By AFP - Mar 11,2020 - Last updated at Mar 11,2020

Migrants are on their way to a camp on the Turkish side of the Turkey-Greece border near the Pazarkule crossing gate in Edirne province, on Sunday (AFP photo)

ATHENS — Greece has a “secret site” on the border with Turkey to incarcerate and expel migrants arriving in a surge facilitated by Ankara, The New York Times reported on Wednesday.

The Greek government denied the Times report, saying all frontier security was carried out according to the law.

Thousands of migrants have arrived at the Greek frontier since President Recep Tayyip Erdogan announced on February 28 that Turkey would no longer stop them from trying to enter Europe.

“The extrajudicial centre is one of several tactics Greece is using to prevent a repeat of the 2015 migration crisis,” the online Times report said.

Nearly a million refugees made it to Greek islands in the Aegean Sea, just off the Turkish coastline, in the 2015 exodus, and the majority moved on to mainland Europe.

The Greek government dismissed the Times report, with the state spokesman insisting “there is nothing hidden”.

“If The New York Times knows about this, I don’t see how a detention camp like this can remain a secret,” government spokesman Stelios Petsas told reporters.

“There is no secret detention camp in Greece. All matters related to guarding the borders, or involving security, are transparent. The constitution, Greek law and European regulations are in force,” Petsas said.

The European Commission said it was incumbent on the Greek government to investigate the allegations.

A spokesman said the EU executive’s chief, Ursula von der Leyen, would raise the issue with Greek leaders in a visit to Athens on Thursday.

 

Locals confirm pushbacks 

 

The Times said it had confirmed the existence of the site through reporting and forensic analysis of satellite imagery.

It also interviewed a Syrian man who claimed to have been taken to the site, near the border village of Poros.

AFP teams also present in the area at the time saw soldiers putting migrants onto military vehicles. Other unmarked vans were also picking up migrants wandering on the streets.

Asked last week about the fate of migrants caught after crossing the Evros River into Greece, the migration ministry declined to comment.

Greek locals and people who have spent time on the border have confirmed the practice.

“The army used to ask us to carry migrants across.
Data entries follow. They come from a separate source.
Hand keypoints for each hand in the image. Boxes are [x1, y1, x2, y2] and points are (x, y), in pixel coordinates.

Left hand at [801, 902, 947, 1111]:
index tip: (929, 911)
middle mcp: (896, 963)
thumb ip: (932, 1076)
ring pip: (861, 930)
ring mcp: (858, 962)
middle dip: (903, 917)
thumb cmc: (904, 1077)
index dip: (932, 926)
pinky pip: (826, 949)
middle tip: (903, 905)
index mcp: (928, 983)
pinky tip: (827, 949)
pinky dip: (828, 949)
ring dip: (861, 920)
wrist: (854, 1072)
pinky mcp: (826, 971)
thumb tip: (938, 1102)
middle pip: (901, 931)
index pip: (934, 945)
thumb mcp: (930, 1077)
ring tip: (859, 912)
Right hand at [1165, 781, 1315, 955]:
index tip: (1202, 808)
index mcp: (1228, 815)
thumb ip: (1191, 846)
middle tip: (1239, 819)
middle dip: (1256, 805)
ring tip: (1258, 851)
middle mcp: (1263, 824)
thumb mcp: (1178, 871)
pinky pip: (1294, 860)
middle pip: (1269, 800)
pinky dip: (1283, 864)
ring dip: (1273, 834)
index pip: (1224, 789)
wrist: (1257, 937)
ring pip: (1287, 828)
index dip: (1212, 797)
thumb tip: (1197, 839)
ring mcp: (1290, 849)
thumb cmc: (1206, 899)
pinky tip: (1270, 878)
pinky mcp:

Now they do it themselves,” a local man who declined to give his name told AFP.

The government over the weekend had also denied a claim by a migrant support group that a Pakistani man had been shot dead by Greek fire at the border.

“Our friend Muhammad [Gulzar] was shot on Wednesday, simply because he was a migrant,” the City Plaza support group said in a Facebook post.

“The shot came from a [gun] barrel on the Greek side,” it added.

“As regards deaths and injuries, we have categorically denied this, at least as regards the Greek side. And we will continue to do so,” Petsas said on Wednesday.

“This is orchestrated Turkish propaganda and fake news. Imagine, if there had been victims, would you not have seen them?” he said.

In Brussels, a European Commission spokesman said: “We do expect the Greek authorities to investigate any allegation of illegal practices or violence.”

The spokesman, Adalbert Jahnz, would not be drawn on whether the alleged site and actions by the Greek authorities constituted a violation of EU and asylum laws.

Another commission spokesman, Eric Mamer, added that the EU’s response so far “does not preclude that if those contacts fail, other steps can be later taken”.